#### MATERIAL PROVIDED ####
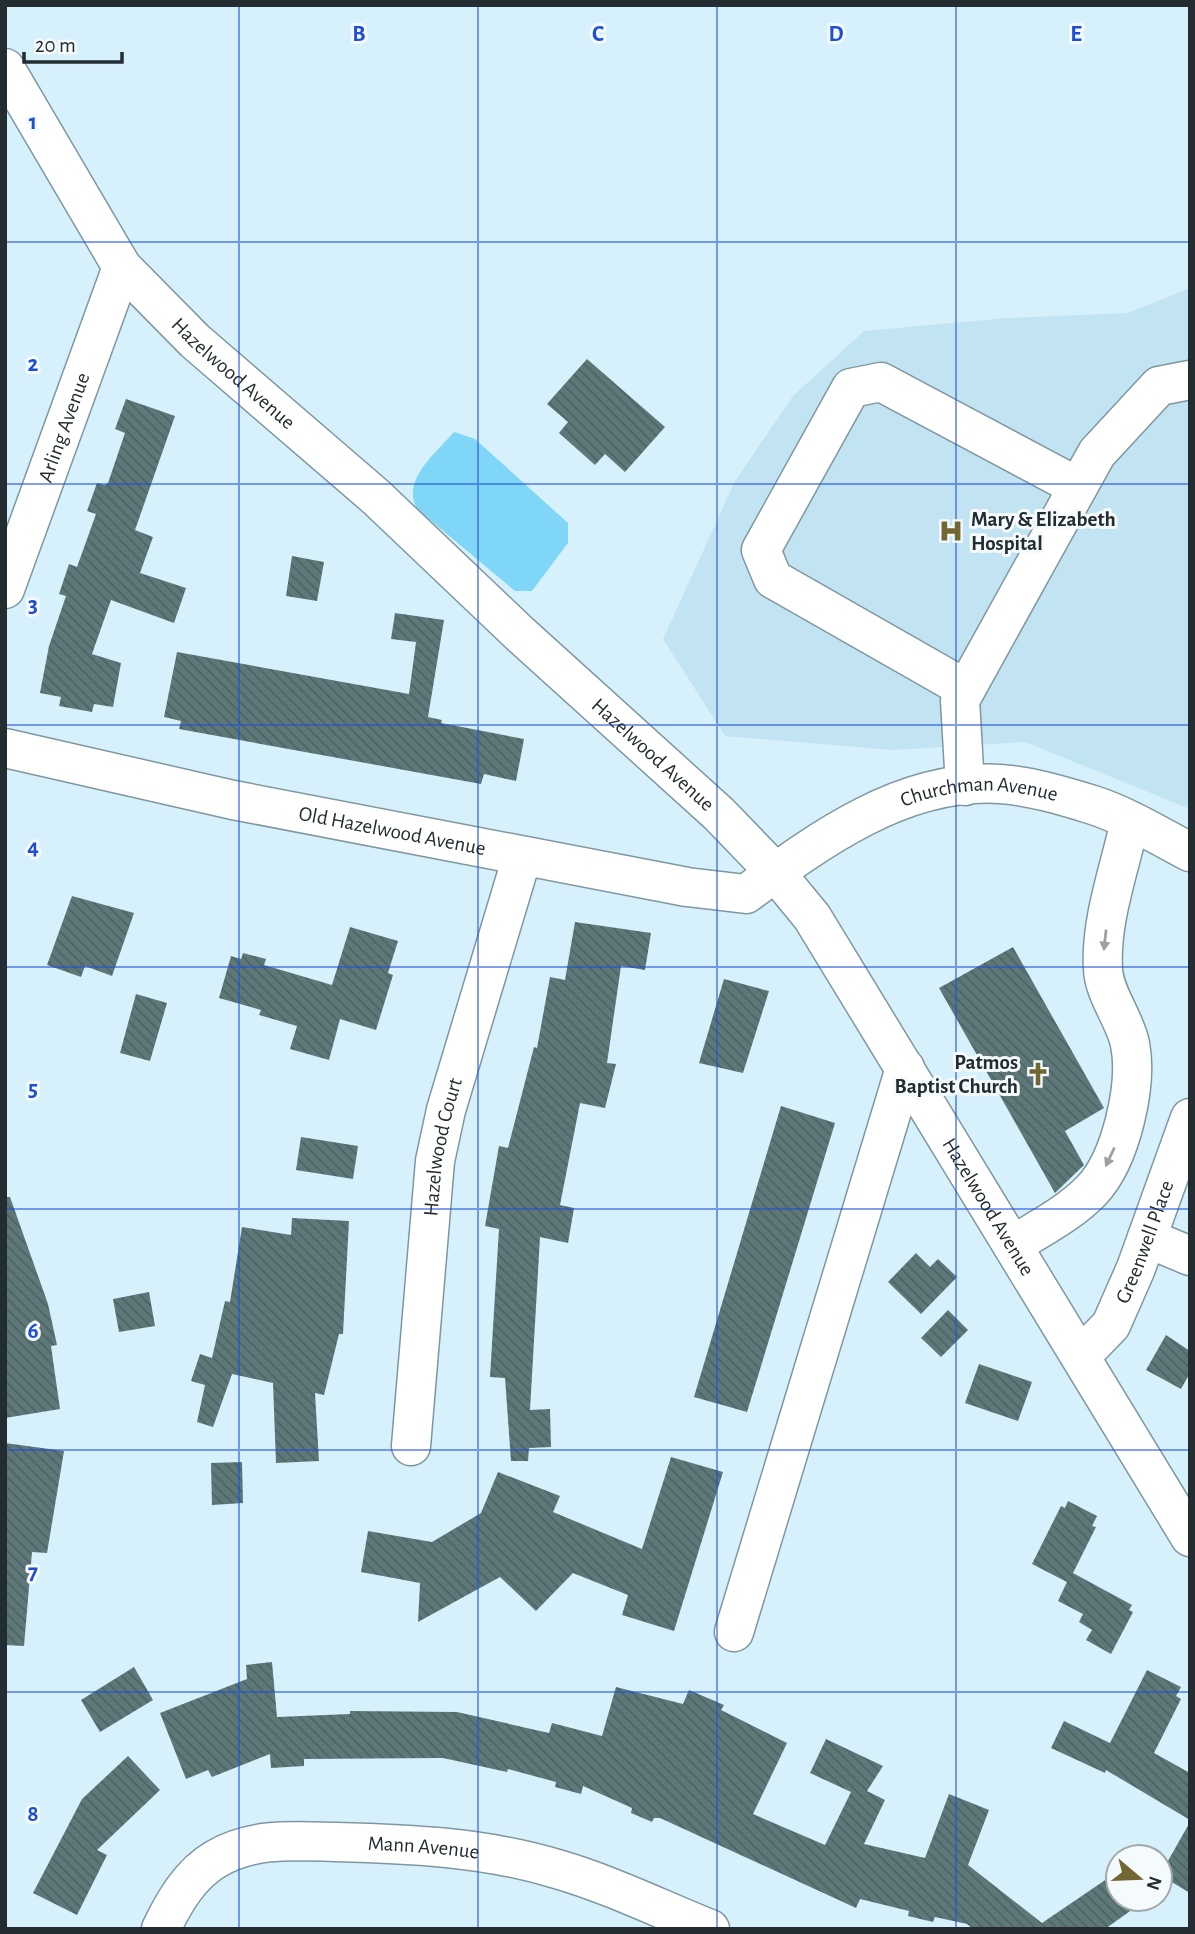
<svg xmlns="http://www.w3.org/2000/svg" width="1195" height="1934" font-family="'Alegreya Sans',sans-serif">
  <style>
    .built { fill: #c2e3f1 }
    .green { fill: #80d6f7 }
    .building { fill: url(#building-back-hatch) }
    .lines { fill: none; stroke-linecap: round; stroke-linejoin: round }
    .minor-casing { stroke: #7f97a1; stroke-width: 41 }
    .minor { stroke: #fff; stroke-width: 38 }
    .oneway { fill: #9ca0a2 }
    .grid { fill: none; stroke: #1d4ed8; stroke-width: 2; stroke-opacity: 0.55 }
    .labels { text-anchor: middle; dominant-baseline: central; stroke-width: 6; stroke-linejoin: round; paint-order: stroke }
    .street-label { font-size: 21px; fill: #232c30; stroke: #f5fafc }
    .poi-label { font-size: 21px; font-weight: bold; fill: #232c30; stroke: #f5fafc; text-anchor: start }
    .grid-label { font-size: 23px; text-anchor: middle; font-weight: bold; fill: #1d4ed8; stroke: #f5fafc; stroke-width: 6; stroke-linejoin: round; paint-order: stroke }
  </style>
  <defs>
    <pattern id="building-back-hatch" width="6" height="6" patternUnits="userSpaceOnUse" patternTransform="scale(1.75)"><rect width="6" height="6" fill="#5e7879"/><path d="M-1 5l2 2M0 0l6 6M5-1l2 2" fill="none" stroke="#4d6364"/></pattern>
  </defs>
  <rect width="100%" height="100%" fill="#d7f1fc"/>
  <path class="built" d="M 1190,288 L 1190,809 L 1025,742 L 893,750 L 725,736 L 663,639 L 735,481 L 793,396 L 864,331 L 1008,318 L 1128,313 Z"/>
  <path class="green" d="M 454,432 L 475,439 L 568,523 L 568,543 L 532,591 L 515,591 L 417,509 C 401,480 436,453 454,432 Z"/>
  <path class="building" d="M 587,359 L 665,427 L 625,472 L 605,454 L 595,465 L 559,433 L 568,422 L 547,404 Z
    M 126,399 L 175,416 L 135,530 L 153,537 L 140,573 L 186,588 L 174,623 L 111,600 L 92,654 L 121,663 L 113,707 L 94,704 L 92,712 L 59,706 L 61,697 L 40,693 L 49,646 L 66,596 L 59,594 L 69,564 L 77,567 L 96,514 L 87,511 L 97,483 L 105,485 L 108,483 L 125,433 L 115,429 Z
    M 292,556 L 324,562 L 317,601 L 286,596 Z
    M 395,613 L 444,620 L 428,717 L 442,720 L 441,723 L 524,739 L 516,781 L 484,774 L 481,784 L 179,729 L 181,721 L 164,717 L 177,652 L 409,694 L 416,642 L 391,639 Z
    M 72,896 L 134,913 L 112,976 L 85,966 L 81,977 L 47,965 Z
    M 575,922 L 651,933 L 645,970 L 621,966 L 607,1063 L 616,1064 L 605,1108 L 580,1103 L 560,1205 L 574,1208 L 568,1243 L 540,1237 L 530,1410 L 550,1409 L 551,1447 L 529,1448 L 528,1461 L 511,1461 L 505,1378 L 490,1377 L 499,1229 L 485,1226 L 499,1146 L 508,1148 L 534,1047 L 537,1048 L 550,977 L 565,980 Z
    M 350,927 L 398,941 L 388,973 L 393,975 L 376,1030 L 340,1019 L 329,1060 L 290,1049 L 297,1026 L 259,1015 L 261,1010 L 219,998 L 231,956 L 241,959 L 243,953 L 266,959 L 264,965 L 332,985 Z
    M 1013,947 L 1104,1108 L 1065,1131 L 1084,1165 L 1055,1193 L 939,988 Z
    M 724,979 L 769,991 L 743,1073 L 699,1063 Z
    M 136,994 L 167,1003 L 150,1061 L 120,1053 Z
    M 781,1106 L 835,1123 L 747,1412 L 694,1397 Z
    M 301,1137 L 358,1146 L 353,1179 L 296,1170 Z
    M 5,1197 L 10,1197 L 48,1304 L 57,1345 L 51,1346 L 60,1409 L 5,1418 Z
    M 292,1218 L 349,1221 L 343,1334 L 339,1334 L 324,1395 L 315,1393 L 319,1461 L 276,1463 L 273,1383 L 232,1374 L 213,1427 L 197,1422 L 205,1385 L 191,1381 L 200,1354 L 212,1358 L 225,1301 L 230,1302 L 242,1227 L 291,1235 Z
    M 916,1253 L 930,1267 L 938,1259 L 957,1277 L 921,1314 L 888,1282 Z
    M 149,1292 L 155,1326 L 119,1332 L 113,1299 Z
    M 948,1310 L 968,1330 L 941,1357 L 921,1338 Z
    M 1166,1335 L 1190,1351 L 1190,1373 L 1181,1389 L 1146,1370 Z
    M 979,1364 L 1032,1382 L 1018,1421 L 965,1403 Z
    M 5,1443 L 64,1451 L 47,1553 L 32,1552 L 24,1646 L 5,1645 Z
    M 671,1457 L 723,1472 L 674,1631 L 622,1615 L 628,1595 L 573,1573 L 536,1611 L 500,1577 L 418,1622 L 420,1583 L 361,1572 L 368,1531 L 432,1542 L 481,1513 L 498,1472 L 560,1496 L 553,1512 L 642,1549 Z
    M 242,1462 L 243,1503 L 212,1505 L 211,1463 Z
    M 1068,1501 L 1097,1516 L 1092,1526 L 1096,1527 L 1073,1573 L 1132,1605 L 1129,1610 L 1133,1612 L 1111,1654 L 1086,1640 L 1092,1630 L 1079,1622 L 1083,1614 L 1058,1601 L 1067,1582 L 1032,1564 L 1061,1506 L 1065,1508 Z
    M 272,1662 L 277,1717 L 350,1714 L 350,1711 L 457,1712 L 549,1733 L 552,1723 L 602,1736 L 616,1687 L 683,1704 L 689,1690 L 724,1705 L 721,1710 L 787,1743 L 753,1814 L 825,1845 L 851,1792 L 810,1773 L 826,1739 L 883,1766 L 867,1791 L 885,1800 L 864,1844 L 925,1858 L 949,1794 L 989,1810 L 968,1865 L 1042,1923 L 1117,1872 L 1118,1899 L 1136,1899 L 1140,1904 L 1105,1929 L 973,1929 L 967,1924 L 935,1917 L 933,1922 L 908,1916 L 909,1911 L 860,1899 L 856,1908 L 660,1818 L 654,1818 L 652,1822 L 631,1813 L 632,1808 L 583,1786 L 581,1794 L 555,1787 L 556,1782 L 508,1769 L 507,1772 L 443,1758 L 304,1759 L 304,1766 L 271,1768 L 270,1754 L 212,1777 L 208,1770 L 186,1779 L 160,1713 L 247,1679 L 246,1665 Z
    M 134,1667 L 153,1700 L 100,1732 L 81,1700 Z
    M 1147,1670 L 1181,1687 L 1176,1696 L 1181,1699 L 1154,1753 L 1190,1773 L 1190,1820 L 1106,1770 L 1105,1773 L 1051,1748 L 1064,1721 L 1110,1743 Z
    M 128,1756 L 160,1790 L 97,1850 L 107,1855 L 77,1915 L 33,1893 L 82,1799 Z
    M 1190,1822 L 1190,1893 L 1160,1875 Z"/>
  <g class="lines">
    <g class="minor-casing">
      <g id="minor">
        <path id="s1" d="M 5,68 L 122,267 L 195,341 L 376,497 L 519,633 L 719,814 L 775,872 L 812,917 L 1190,1537"/>
        <path id="s2" d="M 5,589 L 122,267"/>
        <path d="M 966,689 L 773,579 L 761,550 L 851,388 L 881,382 L 1078,487"/>
        <path id="s3" d="M 5,748 L 233,800 L 687,887 L 746,894 C 819,840 904,778 1000,784 C 1031,786 1064,796 1093,805 C 1127,816 1159,836 1190,852"/>
        <path d="M 965,786 L 960,700 L 1078,487 L 1097,453 L 1159,386 L 1190,380"/>
        <path d="M 1147,1238 L 1190,1256"/>
        <path d="M 1013,1245 C 1040,1228 1070,1213 1092,1190 C 1121,1159 1138,1085 1130,1044 C 1125,1019 1104,994 1103,969 C 1100,920 1120,868 1130,821"/>
        <path id="s4" d="M 1081,1356 L 1111,1325 L 1136,1268 L 1190,1118"/>
        <path id="s5" d="M 411,1446 L 435,1161 L 446,1110 L 522,857"/>
        <path d="M 734,1632 L 905,1068"/>
        <path id="s6" d="M 161,1929 C 174,1902 190,1874 216,1859 C 253,1837 295,1841 335,1842 C 411,1844 484,1847 557,1869 C 609,1884 660,1909 710,1929"/>
      </g>
    </g>
    <use href="#minor" class="minor"/>
  </g>
  <defs><path id="oneway-solid" d="M-6-.8H1V-3.2L6.5 0L1 3.2V.8H-6Z" transform="scale(1.75)"/></defs>
  <g class="oneway">
    <use href="#oneway-solid" transform="translate(1105 940) rotate(96)"/>
    <use href="#oneway-solid" transform="translate(1110 1157) rotate(115)"/>
  </g>
  <path class="grid" d="M 239,5 L 239,1929M 478,5 L 478,1929M 717,5 L 717,1929M 956,5 L 956,1929M 5,242 L 1190,242M 5,484 L 1190,484M 5,725 L 1190,725M 5,967 L 1190,967M 5,1209 L 1190,1209M 5,1450 L 1190,1450M 5,1692 L 1190,1692"/>
  <defs>
    <g id="hospital-bare" transform="scale(1.89)"><path d="M-5-5h3v3.5h4V-5h3V5h-3V1.5h-4V5h-3Z" fill="#726633" stroke="#f5fafc" stroke-width="2.5" paint-order="stroke"/></g>
    <g id="church-bare" transform="scale(1.89)"><path d="M-1.2-6h2.4v3.5h3.3v2.4h-3.3V6h-2.4V-.1h-3.3v-2.4h3.3Z" fill="#726633" stroke="#f5fafc" stroke-width="2.5" paint-order="stroke"/></g>
  </defs>
  <g fill-rule="evenodd">
    <use href="#hospital-bare" x="951" y="531"/>
    <use href="#church-bare" x="1038" y="1074"/>
  </g>
  <g class="labels">
    <g class="street-label">
      <text stroke="none"><textPath href="#s1" startOffset="385">Hazelwood Avenue</textPath></text>
      <text stroke="none"><textPath href="#s2" startOffset="172">Arling Avenue</textPath></text>
      <text stroke="none"><textPath href="#s1" startOffset="952">Hazelwood Avenue</textPath></text>
      <text stroke="none"><textPath href="#s3" startOffset="1017">Churchman Avenue</textPath></text>
      <text stroke="none"><textPath href="#s3" startOffset="396">Old Hazelwood Avenue</textPath></text>
      <text stroke="none"><textPath href="#s5" startOffset="301">Hazelwood Court</textPath></text>
      <text stroke="none"><textPath href="#s1" startOffset="1519">Hazelwood Avenue</textPath></text>
      <text stroke="none"><textPath href="#s4" startOffset="133">Greenwell Place</textPath></text>
      <text stroke="none"><textPath href="#s6" startOffset="301">Mann Avenue</textPath></text>
    </g>
    <g class="poi-label">
      <text x="971" y="519">Mary &amp; Elizabeth<tspan x="971" dy="24">Hospital</tspan></text>
      <text x="1018" y="1062" text-anchor="end">Patmos<tspan x="1018" dy="24">Baptist Church</tspan></text>
    </g>
  </g>
  <g class="grid-label">
    <text x="359" y="41">B</text>
    <text x="598" y="41">C</text>
    <text x="836" y="41">D</text>
    <text x="1076" y="41">E</text>
    <text x="33" y="129">1</text>
    <text x="33" y="371">2</text>
    <text x="33" y="612">3</text>
    <text x="33" y="854">4</text>
    <text x="33" y="1096">5</text>
    <text x="33" y="1338">6</text>
    <text x="33" y="1579">7</text>
    <text x="33" y="1821">8</text>
  </g>
  <rect width="1195" height="1934" fill="none" stroke="#232c30" stroke-width="14"/>
  <g transform="translate(1139 1878) rotate(109)"><circle r="33" fill="#f5fafc" stroke="#a1a8aa" stroke-width="2"/>
  <path d="M0-5L12 26L0 18L-12 26Z" fill="#726633"/>
  <text y="-10" font-size="19" font-weight="bold" text-anchor="middle" fill="#232c30">N</text>
  </g>
  <path d="M24 52v10h98v-10" fill="none" stroke="#232c30" stroke-width="3.5"/>
  <text x="35" y="52" font-size="21" fill="#232c30" stroke="#f5fafc" stroke-width="5" paint-order="stroke">20 m</text>
</svg>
####
EXERCISE DIRECTIONS. What you give back should be exactly the lines of the data above from the line with "M 1166,1335 L" through the line with "M 671,1457 L", both of those included, and nothing more.

ANSWER BOX.
    M 1166,1335 L 1190,1351 L 1190,1373 L 1181,1389 L 1146,1370 Z
    M 979,1364 L 1032,1382 L 1018,1421 L 965,1403 Z
    M 5,1443 L 64,1451 L 47,1553 L 32,1552 L 24,1646 L 5,1645 Z
    M 671,1457 L 723,1472 L 674,1631 L 622,1615 L 628,1595 L 573,1573 L 536,1611 L 500,1577 L 418,1622 L 420,1583 L 361,1572 L 368,1531 L 432,1542 L 481,1513 L 498,1472 L 560,1496 L 553,1512 L 642,1549 Z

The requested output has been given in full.